# Windows cannot start the Windows Firewall/ICS service



## elysse (Sep 25, 2005)

Help! I've had my laptop on our home wireless network for over a year, and all of the sudden I can't get to the internet. We have a desktop connected to a D-Link router, and two laptops, all of which use Windows XP. Of course, I'm using the desktop to access this website.

I've checked out some troubleshooting websites and books, and I can't quite find anything that describes my problem. My Broadcom Wireless Network Connection has "excellent" signal strength, but I have "limited or no connectivity"

When I try to "repair" my wireless network connection, it gets stuck at "renewing your ip address"

When I go to the command prompt, and type ipconfig /all, I get this:

Ethernet adapter WIreless Network Connection 2:
Connection-specific DNS Suffix: [nothing]
Description: Broadcom 54g MaxPerformance 802.11g
Physical Address: [my MAC address]
Dhcp enabled: Yes
Autoconfiguration Enabled: Yes
Autoconfiguration IP Address: 169.254.101.129
Subnet Mask: 255.255.0.0

When I go to the "Wireless Network Connection 2" Properties, and click on the "Advanced" tab then click on Windows Firewall "Settings" button, I get a message that says: "Windows Firewall settings cannot be displayed because the associated service is not running. Do you want to start the Windows Firewall/Internet Connection Sharing (ICS) service?" I click "Yes." Then I get a message that "Windows cannot start the Windows Firewall/Internet Connection Services (ICS) service." I tried doing the Network Setup Wizard, and everything appears fine then.

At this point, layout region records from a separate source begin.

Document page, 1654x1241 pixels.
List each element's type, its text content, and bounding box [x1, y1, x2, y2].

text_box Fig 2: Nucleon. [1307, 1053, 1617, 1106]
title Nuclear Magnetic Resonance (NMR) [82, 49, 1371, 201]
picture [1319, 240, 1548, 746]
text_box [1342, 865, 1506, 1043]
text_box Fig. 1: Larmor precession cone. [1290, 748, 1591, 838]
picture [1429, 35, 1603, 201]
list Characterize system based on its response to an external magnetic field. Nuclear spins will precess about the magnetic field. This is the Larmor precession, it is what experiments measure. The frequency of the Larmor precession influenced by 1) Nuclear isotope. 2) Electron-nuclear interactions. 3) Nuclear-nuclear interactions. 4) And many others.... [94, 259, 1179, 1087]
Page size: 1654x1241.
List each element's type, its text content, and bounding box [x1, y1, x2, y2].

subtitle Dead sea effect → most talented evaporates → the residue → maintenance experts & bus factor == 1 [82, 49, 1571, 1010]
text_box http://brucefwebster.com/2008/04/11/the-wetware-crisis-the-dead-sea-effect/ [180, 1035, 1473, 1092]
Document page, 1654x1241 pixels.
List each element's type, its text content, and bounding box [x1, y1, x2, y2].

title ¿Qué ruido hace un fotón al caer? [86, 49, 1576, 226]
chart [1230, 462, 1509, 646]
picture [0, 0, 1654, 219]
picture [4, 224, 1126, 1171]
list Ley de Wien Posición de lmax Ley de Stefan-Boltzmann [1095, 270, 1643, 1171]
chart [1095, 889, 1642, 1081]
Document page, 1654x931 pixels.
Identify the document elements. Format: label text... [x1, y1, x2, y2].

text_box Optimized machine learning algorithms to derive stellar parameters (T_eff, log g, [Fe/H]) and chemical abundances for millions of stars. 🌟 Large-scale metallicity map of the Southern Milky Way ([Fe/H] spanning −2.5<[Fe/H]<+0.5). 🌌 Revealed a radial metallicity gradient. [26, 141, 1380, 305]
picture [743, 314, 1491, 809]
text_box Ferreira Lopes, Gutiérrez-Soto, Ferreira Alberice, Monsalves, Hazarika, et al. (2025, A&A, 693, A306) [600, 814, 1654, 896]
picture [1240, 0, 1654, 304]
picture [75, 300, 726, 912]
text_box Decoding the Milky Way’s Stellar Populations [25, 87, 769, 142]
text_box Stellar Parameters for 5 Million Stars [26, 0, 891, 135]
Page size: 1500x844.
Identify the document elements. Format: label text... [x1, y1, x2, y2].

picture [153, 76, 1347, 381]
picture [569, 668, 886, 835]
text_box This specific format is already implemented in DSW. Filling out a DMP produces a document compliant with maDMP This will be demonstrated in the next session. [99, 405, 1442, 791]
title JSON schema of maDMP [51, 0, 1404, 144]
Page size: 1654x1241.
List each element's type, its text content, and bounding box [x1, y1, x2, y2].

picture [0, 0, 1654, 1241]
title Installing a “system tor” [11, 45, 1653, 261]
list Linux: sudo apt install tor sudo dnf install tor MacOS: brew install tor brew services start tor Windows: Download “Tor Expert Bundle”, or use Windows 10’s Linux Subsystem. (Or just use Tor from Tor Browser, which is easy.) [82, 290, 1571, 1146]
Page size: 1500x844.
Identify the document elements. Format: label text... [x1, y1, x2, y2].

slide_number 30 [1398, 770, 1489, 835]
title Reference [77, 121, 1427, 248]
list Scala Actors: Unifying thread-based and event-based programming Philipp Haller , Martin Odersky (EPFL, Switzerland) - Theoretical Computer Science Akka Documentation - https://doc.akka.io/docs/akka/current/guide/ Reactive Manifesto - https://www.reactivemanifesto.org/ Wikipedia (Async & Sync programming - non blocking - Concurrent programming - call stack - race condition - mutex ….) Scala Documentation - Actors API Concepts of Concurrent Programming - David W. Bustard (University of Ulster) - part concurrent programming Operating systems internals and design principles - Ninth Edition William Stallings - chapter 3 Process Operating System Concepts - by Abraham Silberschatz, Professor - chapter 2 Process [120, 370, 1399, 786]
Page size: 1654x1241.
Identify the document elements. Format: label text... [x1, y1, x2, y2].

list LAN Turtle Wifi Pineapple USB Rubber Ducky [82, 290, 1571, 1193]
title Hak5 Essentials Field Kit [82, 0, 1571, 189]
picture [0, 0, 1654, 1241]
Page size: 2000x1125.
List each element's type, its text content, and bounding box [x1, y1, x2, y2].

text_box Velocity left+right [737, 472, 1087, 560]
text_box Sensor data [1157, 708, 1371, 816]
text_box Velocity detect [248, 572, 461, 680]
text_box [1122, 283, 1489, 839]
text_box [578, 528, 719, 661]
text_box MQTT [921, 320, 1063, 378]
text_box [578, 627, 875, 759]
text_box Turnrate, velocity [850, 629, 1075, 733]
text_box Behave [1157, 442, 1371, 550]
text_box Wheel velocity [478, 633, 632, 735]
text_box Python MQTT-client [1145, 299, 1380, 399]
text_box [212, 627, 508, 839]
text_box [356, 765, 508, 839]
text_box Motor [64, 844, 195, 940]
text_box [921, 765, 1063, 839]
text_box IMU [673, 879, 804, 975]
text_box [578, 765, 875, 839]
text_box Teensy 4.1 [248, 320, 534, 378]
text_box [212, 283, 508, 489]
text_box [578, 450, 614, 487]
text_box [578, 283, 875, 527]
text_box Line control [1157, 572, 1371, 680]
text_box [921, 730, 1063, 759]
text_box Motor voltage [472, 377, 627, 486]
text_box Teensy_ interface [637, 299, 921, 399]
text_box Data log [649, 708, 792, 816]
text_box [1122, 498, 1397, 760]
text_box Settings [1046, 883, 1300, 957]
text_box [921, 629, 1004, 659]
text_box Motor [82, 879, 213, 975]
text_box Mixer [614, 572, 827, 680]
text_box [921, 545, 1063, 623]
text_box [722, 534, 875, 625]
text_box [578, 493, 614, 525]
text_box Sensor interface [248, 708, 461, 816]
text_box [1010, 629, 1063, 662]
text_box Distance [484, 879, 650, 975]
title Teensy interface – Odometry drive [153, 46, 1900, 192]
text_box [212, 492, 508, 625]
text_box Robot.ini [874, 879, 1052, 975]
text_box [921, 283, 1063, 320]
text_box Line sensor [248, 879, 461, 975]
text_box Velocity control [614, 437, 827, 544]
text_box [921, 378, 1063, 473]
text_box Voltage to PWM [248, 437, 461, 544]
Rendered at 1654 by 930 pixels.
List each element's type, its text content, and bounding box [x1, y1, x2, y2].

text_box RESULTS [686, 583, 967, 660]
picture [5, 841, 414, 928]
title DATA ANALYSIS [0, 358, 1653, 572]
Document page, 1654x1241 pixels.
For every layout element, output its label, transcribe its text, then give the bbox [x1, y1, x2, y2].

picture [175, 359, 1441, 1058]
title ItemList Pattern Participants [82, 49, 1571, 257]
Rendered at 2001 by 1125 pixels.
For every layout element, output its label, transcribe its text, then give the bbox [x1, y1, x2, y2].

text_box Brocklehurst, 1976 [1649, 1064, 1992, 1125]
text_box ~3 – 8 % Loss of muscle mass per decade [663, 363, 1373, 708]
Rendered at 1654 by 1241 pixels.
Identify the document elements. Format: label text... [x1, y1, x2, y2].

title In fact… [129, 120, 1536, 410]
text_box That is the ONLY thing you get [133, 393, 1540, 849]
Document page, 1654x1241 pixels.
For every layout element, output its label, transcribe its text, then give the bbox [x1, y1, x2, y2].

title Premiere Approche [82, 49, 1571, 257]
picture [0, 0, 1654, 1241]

I've been trying lots of different troubleshooting suggestions, and I fear I may have done something that has my laptop on the wrong settings for... something. But what?

Most importantly, my partner's laptop connects just fine. That means it's something wrong on my laptop, right?


----------



## lotuseclat79 (Sep 12, 2003)

elysse said:


> Help! I've had my laptop on our home wireless network for over a year, and all of the sudden I can't get to the internet. We have a desktop connected to a D-Link router, and two laptops, all of which use Windows XP. Of course, I'm using the desktop to access this website.
> 
> I've checked out some troubleshooting websites and books, and I can't quite find anything that describes my problem. My Broadcom Wireless Network Connection has "excellent" signal strength, but I have "limited or no connectivity"
> 
> ...


Hi elysse,

Welcome to TSG!

First, check the services running on your partner's laptop - assuming you both are running WinXP? - Start->Run->services.msc->Ok Then look for Security Center and Remote Procedure Call (RPC), etc. Note each one that is started on your partner's laptop.

Then on your laptop, bring up services and for any service that is not running, select the service to highlight it, then right-click the service and select Properties - wait for the Properties window to come up. Change the Start type with the pull-down menu to Automatic if it was set to Manual or Disabled - then the service will load and start when you login. While you have the Properties window up, you might just checkout the Dependencies tab to see what other services depend on this service, but if you have the list from your partner's laptop and make both laptops identical with regard to services, then you should be ok as far as being able to run the Windows Firewall.

Hope this helps,

-- Tom


----------



## Salvor (Oct 27, 2005)

Hi,

I had the same problem with my Dell Notebook and this cured it.
_____________________
Try this:

Start => Run => Type netsh winsock reset then click ok. Restart your computer then check windows firewall again.
_____________________

It worked and the computer now works great.

Good luck


----------



## itprof (Jan 22, 2008)

thank you Mr. Salvor for your solution

it works very well after using the suggested command

:up:

thanks


----------